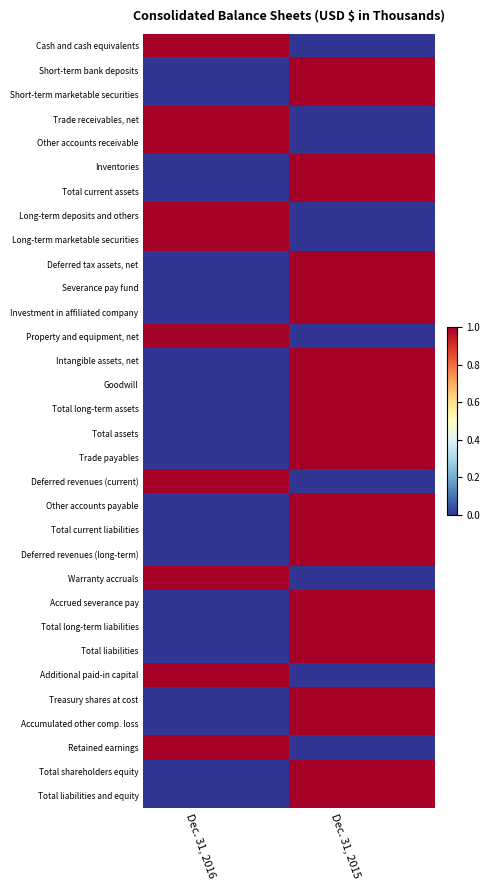

Reading right to left, transcribe all the data shown in this chart.

Cash and cash equivalents: Dec. 31, 2015=0	Dec. 31, 2016=1
Short-term bank deposits: Dec. 31, 2015=1	Dec. 31, 2016=0
Short-term marketable securities: Dec. 31, 2015=1	Dec. 31, 2016=0
Trade receivables, net: Dec. 31, 2015=0	Dec. 31, 2016=1
Other accounts receivable: Dec. 31, 2015=0	Dec. 31, 2016=1
Inventories: Dec. 31, 2015=1	Dec. 31, 2016=0
Total current assets: Dec. 31, 2015=1	Dec. 31, 2016=0
Long-term deposits and others: Dec. 31, 2015=0	Dec. 31, 2016=1
Long-term marketable securities: Dec. 31, 2015=0	Dec. 31, 2016=1
Deferred tax assets, net: Dec. 31, 2015=1	Dec. 31, 2016=0
Severance pay fund: Dec. 31, 2015=1	Dec. 31, 2016=0
Investment in affiliated company: Dec. 31, 2015=1	Dec. 31, 2016=0
Property and equipment, net: Dec. 31, 2015=0	Dec. 31, 2016=1
Intangible assets, net: Dec. 31, 2015=1	Dec. 31, 2016=0
Goodwill: Dec. 31, 2015=1	Dec. 31, 2016=0
Total long-term assets: Dec. 31, 2015=1	Dec. 31, 2016=0
Total assets: Dec. 31, 2015=1	Dec. 31, 2016=0
Trade payables: Dec. 31, 2015=1	Dec. 31, 2016=0
Deferred revenues (current): Dec. 31, 2015=0	Dec. 31, 2016=1
Other accounts payable: Dec. 31, 2015=1	Dec. 31, 2016=0
Total current liabilities: Dec. 31, 2015=1	Dec. 31, 2016=0
Deferred revenues (long-term): Dec. 31, 2015=1	Dec. 31, 2016=0
Warranty accruals: Dec. 31, 2015=0	Dec. 31, 2016=1
Accrued severance pay: Dec. 31, 2015=1	Dec. 31, 2016=0
Total long-term liabilities: Dec. 31, 2015=1	Dec. 31, 2016=0
Total liabilities: Dec. 31, 2015=1	Dec. 31, 2016=0
Additional paid-in capital: Dec. 31, 2015=0	Dec. 31, 2016=1
Treasury shares at cost: Dec. 31, 2015=1	Dec. 31, 2016=0
Accumulated other comp. loss: Dec. 31, 2015=1	Dec. 31, 2016=0
Retained earnings: Dec. 31, 2015=0	Dec. 31, 2016=1
Total shareholders equity: Dec. 31, 2015=1	Dec. 31, 2016=0
Total liabilities and equity: Dec. 31, 2015=1	Dec. 31, 2016=0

---------------

(Exercise)
Render every line of the records above as a JSON list of strings, one string per line, leaving out blank lines and the pictures.

(Output of the exercise)
[
  "Reading right to left, transcribe all the data shown in this chart.",
  "Cash and cash equivalents: Dec. 31, 2015=0\tDec. 31, 2016=1",
  "Short-term bank deposits: Dec. 31, 2015=1\tDec. 31, 2016=0",
  "Short-term marketable securities: Dec. 31, 2015=1\tDec. 31, 2016=0",
  "Trade receivables, net: Dec. 31, 2015=0\tDec. 31, 2016=1",
  "Other accounts receivable: Dec. 31, 2015=0\tDec. 31, 2016=1",
  "Inventories: Dec. 31, 2015=1\tDec. 31, 2016=0",
  "Total current assets: Dec. 31, 2015=1\tDec. 31, 2016=0",
  "Long-term deposits and others: Dec. 31, 2015=0\tDec. 31, 2016=1",
  "Long-term marketable securities: Dec. 31, 2015=0\tDec. 31, 2016=1",
  "Deferred tax assets, net: Dec. 31, 2015=1\tDec. 31, 2016=0",
  "Severance pay fund: Dec. 31, 2015=1\tDec. 31, 2016=0",
  "Investment in affiliated company: Dec. 31, 2015=1\tDec. 31, 2016=0",
  "Property and equipment, net: Dec. 31, 2015=0\tDec. 31, 2016=1",
  "Intangible assets, net: Dec. 31, 2015=1\tDec. 31, 2016=0",
  "Goodwill: Dec. 31, 2015=1\tDec. 31, 2016=0",
  "Total long-term assets: Dec. 31, 2015=1\tDec. 31, 2016=0",
  "Total assets: Dec. 31, 2015=1\tDec. 31, 2016=0",
  "Trade payables: Dec. 31, 2015=1\tDec. 31, 2016=0",
  "Deferred revenues (current): Dec. 31, 2015=0\tDec. 31, 2016=1",
  "Other accounts payable: Dec. 31, 2015=1\tDec. 31, 2016=0",
  "Total current liabilities: Dec. 31, 2015=1\tDec. 31, 2016=0",
  "Deferred revenues (long-term): Dec. 31, 2015=1\tDec. 31, 2016=0",
  "Warranty accruals: Dec. 31, 2015=0\tDec. 31, 2016=1",
  "Accrued severance pay: Dec. 31, 2015=1\tDec. 31, 2016=0",
  "Total long-term liabilities: Dec. 31, 2015=1\tDec. 31, 2016=0",
  "Total liabilities: Dec. 31, 2015=1\tDec. 31, 2016=0",
  "Additional paid-in capital: Dec. 31, 2015=0\tDec. 31, 2016=1",
  "Treasury shares at cost: Dec. 31, 2015=1\tDec. 31, 2016=0",
  "Accumulated other comp. loss: Dec. 31, 2015=1\tDec. 31, 2016=0",
  "Retained earnings: Dec. 31, 2015=0\tDec. 31, 2016=1",
  "Total shareholders equity: Dec. 31, 2015=1\tDec. 31, 2016=0",
  "Total liabilities and equity: Dec. 31, 2015=1\tDec. 31, 2016=0"
]